Пушкин в «Пророке» являет грозную и величественную картину рождения божественного дара, завершая гордым напутствием: «Глаголом жги сердца людей»; Лермонтов в своем «Пророке» подводит итог:

Смотрите ж, дети, на него:
Как он угрюм, и худ, и бледен!
Смотрите ж, как он наг и беден,
Как презирают все его!

Кажется, «ничего во всей природе» не встречает у него безоговорочного восхищения, безоговорочной любви. Вернее, нет, как раз природа и дарует ему минутное отдохновение:

Когда студеный ключ играет по оврагу
И, погружая мысль в какой-то смутный сон,
Лепечет мне таинственную сагу
Про мирный край, откуда мчится он, —
Тогда смиряется души моей тревога,
Тогда расходятся морщины на челе, —
И счастье я могу постигнуть на земле,
И в небесах я вижу Бога…

Но мир людей почти никогда не приносит успокоения, словно душа поэта некогда прикоснулась к какому-то иному, «ангельскому» бытию:

И долго на свете томилась она,
Желанием чудным полна;
И звуков небес заменить не могли
Ей скучные песни земли.

«Когда я был трех лет, – вспоминал Лермонтов, – то была песня, от которой я плакал: ее не могу теперь вспомнить, но уверен, что, если б услыхал ее, она бы произвела прежнее действие. Ее певала мне покойная мать».

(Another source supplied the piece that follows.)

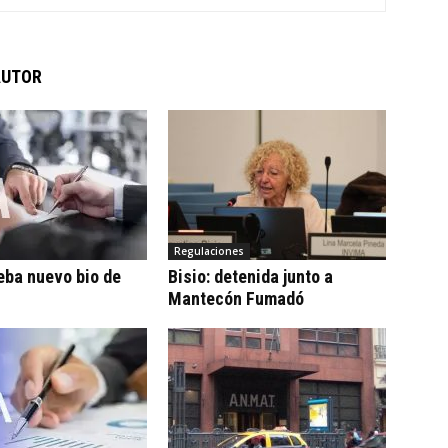
AUTOR
Regulaciones
eba nuevo bio de
Bisio: detenida junto a
Mantecón Fumadó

Мать Лермонтова, запомнившаяся тарханским крестьянам кротостью, добротой и – бледностью, умерла в 1817 году, а «житие ей было 21 год, 11 месяцев и 7 дней», как написано на ее надгробном камне. Неужели гениально одаренный младенец и вправду мог запомнить ее пение? И каким вообще путем рождаются души тех страдальцев и пророков, которые со сверхчеловеческой остротой ощущают все дисгармоническое и мучительное, как канарейка в шахте первой улавливает запах рудничного газа? В «революционно-демократическом» лермонтоведении больше века господствовала упрощенная схема, выдвинутая блистательным Герценом в обличительных целях (ее придерживался даже такой глубокий исследователь, как Б. М. Эйхенбаум): поражение декабристов заставило следующее поколение, «замкнувшись в себе», вынашивать мысли «сомнения, отрицания, мысли, полные ярости».

Это, конечно, тоже часть правды, тем более что российский деспотизм оказывал себя еще и во множестве бытовых унижений. В Европе было бы немыслимо, чтобы высокопоставленный чиновник от просвещения, граф Панин, приказал университетским солдатам (в бытность Лермонтова в Московском университете) публично остричь и побрить двух взрослых студентов, угрожая «в другой раз» отдать в солдаты: «Вы ведь не дьячки!» (Мы-то думали, что так только дружинники со стилягами боролись…) В Школе гвардейских кавалерийских юнкеров, куда Лермонтов был зачислен приказом от 14 ноября 1832 года, «было запрещено читать книги литературного содержания и вообще полагалось стеснить умственное развитие молодых питомцев Школы»; за разговор с офицером на улице сажали под арест – притом под угрозой быть «выписанными» в армию.

И все же это не объясняет, отчего друг и соратник того же Герцена Белинский, принадлежавший к одному с Лермонтовым поколению, мог находить утешение то в гегельянском примирении с действительностью, то в новейших социальных утопиях, их же сверстник Константин Аксаков – в утопиях славянофильских, в отыскании «особого русского пути», в идеализации Древней Руси, а Лермонтов предпочел остаться со своими сомнениями и отрицаниями.

Не нужно увлекаться и «научно-психологическими» толкованиями: Лермонтов-де с младенчества разрывался между привязанностью к обожавшей его богатой и властной бабушке (Марфе-посаднице, как называли ее приятели Мишеля по юнкерской школе) и любовью к отцу, не имеющему средств для достойного воспитания отпрыска могучего рода Столыпиных (девичья фамилия бабушки). К отцу – умному, но бесчиновному, доброму, но вспыльчивому и порой легкомысленному, обаятельному, но одинокому и каким-то таинственным образом (измена?) повинному в безвременной смерти матери. Но ведь подобную драму переживают тысячи детей, и отнюдь не все они становятся Лермонтовыми (если даже не иметь в виду дар владения словом), а у Лермонтова сверх того в остальном детство было – с внешней стороны! – вполне идиллическое. Да перечтите, впрочем, «Как часто, пестрою толпою окружен…» – эти «погибших лет святые звуки»: детские воспоминания так и остаются неким островом в пустыне «под бурей тягостных сомнений и страстей».